For More Effective Data Integration, Integrate Your Organizational Teams
An old mantra holds that there are three essential ingredients in building an effective organization: People, tools, and processes. When you get each of these ingredients right, success naturally follows.
When it comes to data integration, however, it can be easy to overlook the importance of the first item on that list—people. It is simple enough to implement the right data integration tools and processes through careful research, design and engineering. But setting up your people for data integration success can be more challenging.
That is true due especially to the fact that at most organizations today, it’s not just data engineers and scientists who play important roles in data integration. These days, virtually everyone interacts with data in one way or another.
This means that, to make data integration as efficient and cost-effective as possible, it’s crucial to organize your people in the right way and empower them to communicate and collaborate effectively. This article explains how.
The Siloed Organization
Setting up your people for successful data integration begins by identifying the silos that separate different individuals and teams from working together effectively.
Here, I’m drawing on the “silo” concept made popular by the DevOps movement. Advocates of DevOps believe that software development and deployment is most effective when different individuals and groups are able to communicate and collaborate constantly, rather than existing inside their respective silos and rarely talking to each other.
The same type of thinking can be applied to data integration. Data integration typically involves passing information and processes between multiple groups; it is rare for a single group to bear total responsibility for collecting, storing, transforming and analyzing data. If your organization is siloed, and the groups within it cannot effectively communicate or hand tasks off to each other, your data integration process will fail.
For example, your organization might have an HR department that is responsible for collecting data about new employees. If the HR department exists in a silo—that is, if its members have little visibility into what other departments are doing, or little understanding of what other departments even do—it will be difficult to ensure that employee data is properly stored, archived and secured.
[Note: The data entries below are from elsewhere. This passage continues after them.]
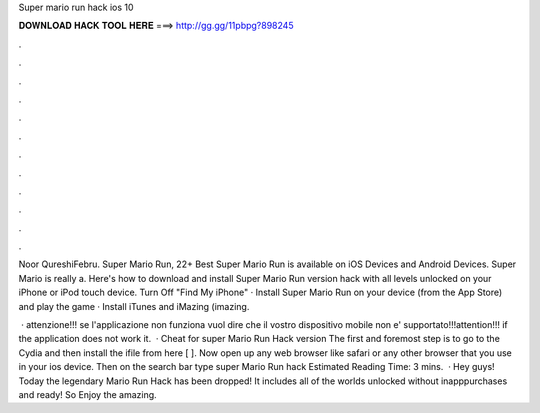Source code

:Super mario run hack ios 10



𝐃𝐎𝐖𝐍𝐋𝐎𝐀𝐃 𝐇𝐀𝐂𝐊 𝐓𝐎𝐎𝐋 𝐇𝐄𝐑𝐄 ===> http://gg.gg/11pbpg?898245



.



.



.



.



.



.



.



.



.



.



.



.

Noor QureshiFebru. Super Mario Run, 22+ Best Super Mario Run is available on iOS Devices and Android Devices. Super Mario is really a. Here's how to download and install Super Mario Run version hack with all levels unlocked on your iPhone or iPod touch device. Turn Off "Find My iPhone" · Install Super Mario Run on your device (from the App Store) and play the game · Install iTunes and iMazing (imazing.

 · attenzione!!! se l'applicazione non funziona vuol dire che il vostro dispositivo mobile non e' supportato!!!attention!!! if the application does not work it.  · Cheat for super Mario Run Hack version The first and foremost step is to go to the Cydia and then install the ifile from here [  ]. Now open up any web browser like safari or any other browser that you use in your ios device. Then on the search bar type super Mario Run hack Estimated Reading Time: 3 mins.  · Hey guys! Today the legendary Mario Run Hack has been dropped! It includes all of the worlds unlocked without inapppurchases and ready! So Enjoy the amazing.
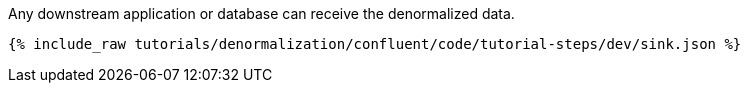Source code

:Any downstream application or database can receive the denormalized data.

++++
<pre class="snippet"><code class="json">{% include_raw tutorials/denormalization/confluent/code/tutorial-steps/dev/sink.json %}</code></pre>
++++
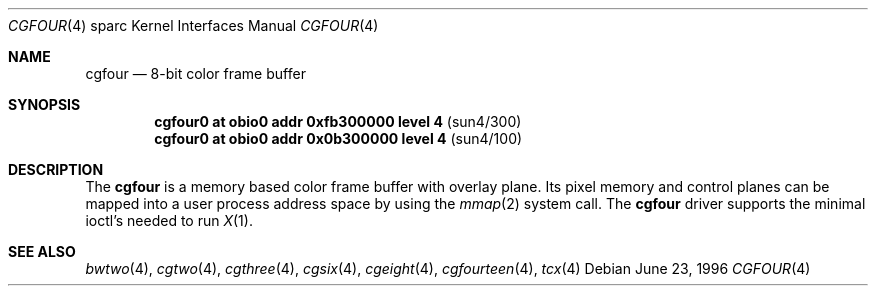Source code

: .\"	$OpenBSD: cgfour.4,v 1.4 1998/07/13 02:42:10 jason Exp $
.\"	$NetBSD: cgfour.4,v 1.2 1997/10/08 22:00:05 jtc Exp $
.\"
.\" Copyright (c) 1996 The NetBSD Foundation, Inc.
.\" All rights reserved.
.\"
.\" This code is derived from software contributed to The NetBSD Foundation
.\" by Paul Kranenburg.
.\"
.\" Redistribution and use in source and binary forms, with or without
.\" modification, are permitted provided that the following conditions
.\" are met:
.\" 1. Redistributions of source code must retain the above copyright
.\"    notice, this list of conditions and the following disclaimer.
.\" 2. Redistributions in binary form must reproduce the above copyright
.\"    notice, this list of conditions and the following disclaimer in the
.\"    documentation and/or other materials provided with the distribution.
.\" 3. All advertising materials mentioning features or use of this software
.\"    must display the following acknowledgement:
.\"        This product includes software developed by the NetBSD
.\"        Foundation, Inc. and its contributors.
.\" 4. Neither the name of The NetBSD Foundation nor the names of its
.\"    contributors may be used to endorse or promote products derived
.\"    from this software without specific prior written permission.
.\"
.\" THIS SOFTWARE IS PROVIDED BY THE NETBSD FOUNDATION, INC. AND CONTRIBUTORS
.\" ``AS IS'' AND ANY EXPRESS OR IMPLIED WARRANTIES, INCLUDING, BUT NOT LIMITED
.\" TO, THE IMPLIED WARRANTIES OF MERCHANTABILITY AND FITNESS FOR A PARTICULAR
.\" PURPOSE ARE DISCLAIMED.  IN NO EVENT SHALL THE FOUNDATION OR CONTRIBUTORS 
.\" BE LIABLE FOR ANY DIRECT, INDIRECT, INCIDENTAL, SPECIAL, EXEMPLARY, OR
.\" CONSEQUENTIAL DAMAGES (INCLUDING, BUT NOT LIMITED TO, PROCUREMENT OF
.\" SUBSTITUTE GOODS OR SERVICES; LOSS OF USE, DATA, OR PROFITS; OR BUSINESS
.\" INTERRUPTION) HOWEVER CAUSED AND ON ANY THEORY OF LIABILITY, WHETHER IN
.\" CONTRACT, STRICT LIABILITY, OR TORT (INCLUDING NEGLIGENCE OR OTHERWISE)
.\" ARISING IN ANY WAY OUT OF THE USE OF THIS SOFTWARE, EVEN IF ADVISED OF THE
.\" POSSIBILITY OF SUCH DAMAGE.
.\"
.Dd June 23, 1996
.Dt CGFOUR 4 sparc
.Os
.Sh NAME
.Nm cgfour
.Nd 8-bit color frame buffer
.Sh SYNOPSIS
.Cd "cgfour0 at obio0 addr 0xfb300000 level 4" Pq sun4/300
.Cd "cgfour0 at obio0 addr 0x0b300000 level 4" Pq sun4/100
.Sh DESCRIPTION
The 
.Nm
is a memory based color frame buffer with overlay plane.
Its pixel memory and control planes can be mapped into a user
process address space by using
the
.Xr mmap 2
system call.
The
.Nm
driver supports the minimal ioctl's needed to run
.Xr X 1 .
.Sh SEE ALSO
.Xr bwtwo 4 ,
.Xr cgtwo 4 ,
.Xr cgthree 4 ,
.Xr cgsix 4 ,
.Xr cgeight 4 ,
.Xr cgfourteen 4 ,
.Xr tcx 4 
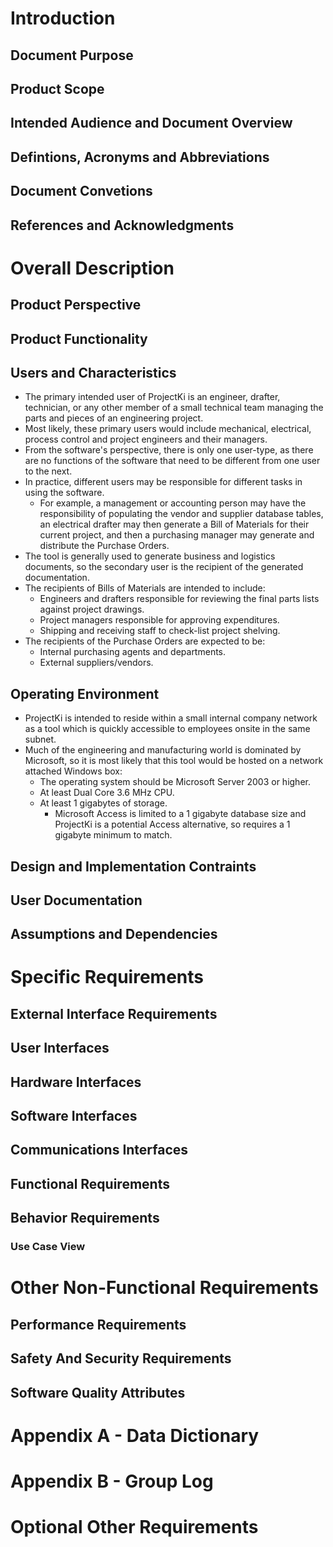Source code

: * Introduction

** Document Purpose
** Product Scope
** Intended Audience and Document Overview
** Defintions, Acronyms and Abbreviations
** Document Convetions
** References and Acknowledgments

* Overall Description

** Product Perspective
** Product Functionality
** Users and Characteristics
- The primary intended user of ProjectKi is an engineer, drafter, technician, or
  any other member of a small technical team managing the parts and pieces of an
  engineering project.
- Most likely, these primary users would include mechanical, electrical, process
  control and project engineers and their managers.
- From the software's perspective, there is only one user-type, as there are no
  functions of the software that need to be different from one user to the next.
- In practice, different users may be responsible for different tasks in using
  the software.
  - For example, a management or accounting person may have the responsibility
    of populating the vendor and supplier database tables, an electrical drafter
    may then generate a Bill of Materials for their current project, and then a
    purchasing manager may generate and distribute the Purchase Orders.
- The tool is generally used to generate business and logistics documents, so the
  secondary user is the recipient of the generated documentation.
- The recipients of Bills of Materials are intended to include:
  - Engineers and drafters responsible for reviewing the final parts lists
    against project drawings.
  - Project managers responsible for approving expenditures.
  - Shipping and receiving staff to check-list project shelving.
- The recipients of the Purchase Orders are expected to be:
  - Internal purchasing agents and departments.
  - External suppliers/vendors.
** Operating Environment
- ProjectKi is intended to reside within a small internal company network as a
  tool which is quickly accessible to employees onsite in the same subnet.
- Much of the engineering and manufacturing world is dominated by Microsoft, so
  it is most likely that this tool would be hosted on a network attached Windows box:
  - The operating system should be Microsoft Server 2003 or higher.
  - At least Dual Core 3.6 MHz CPU.
  - At least 1 gigabytes of storage.
    - Microsoft Access is limited to a 1 gigabyte database size and ProjectKi is a
      potential Access alternative, so requires a 1 gigabyte minimum to match.
** Design and Implementation Contraints
** User Documentation
** Assumptions and Dependencies

* Specific Requirements

** External Interface Requirements
** User Interfaces
** Hardware Interfaces
** Software Interfaces
** Communications Interfaces
** Functional Requirements
** Behavior Requirements
*** Use Case View

* Other Non-Functional Requirements

** Performance Requirements
** Safety And Security Requirements
** Software Quality Attributes

* Appendix A - Data Dictionary

* Appendix B - Group Log

* Optional Other Requirements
The developers who write the applications that process the data will have little means of understanding the special needs associated with it, so they will not able to create applications that provide the right level of data security, because they won’t know what that security is.
Similarly, in a siloed organization, data engineers who are responsible for managing data are unlikely to be able to communicate with HR in order to understand the special data management challenges associated with employee data. They may not know how long the data should be retained, or how to deal with data quality problems (such as missing or misspelled names) that they discover in the data sets.
On top of all of this, the HR department’s lack of visibility into what developers and data engineers are doing with the data collected by HR also means that HR employees are unlikely to be able to collect and record data in ways that streamline data integration. They won’t know which particular practices make data integration easier for the teams to which they hand off data.
De-Silo’ing Your Organization
What does breaking down data integration silos look like in practice? It doesn’t mean abandoning all organizational structure; in the example above, your HR department should still continue to operate as a distinct unit.
Instead, breaking down the silos entails allowing each of your departments or groups to communicate effectively with others and understand the challenges they face. It might mean having members of one department spend a few hours each month seeing what other departments do with the data that they collect. It could also mean establishing clear communication channels so that when a glitch occurs at some point along the data integration pipeline, the teams involved can easily talk about it, even if the business responsibilities of those teams do not normally overlap. Even something as simple as asking each department to identify its data integration painpoints, then sharing that information with other departments, could help to eliminate silos.
DevOps advocates would make similar points about about de-siloing software developers from IT Ops teams, by the way. The goal of DevOps is not to remove all barriers between teams or destroy specialization, but rather to build effective communication and visibility bridges between groups that would otherwise not communicate with each other.
Conclusion: De-Silo’ing Your People
Silos are the enemy of effective data organization. They prevent your people—those who work in technical roles, as well as everyone else who helps in some way to collect, store, back up, recover or interpret data—from understanding how they can help each other perform better data integration. If you want to make data integration faster and less expensive, start by eliminating the silos that separate your people form each other.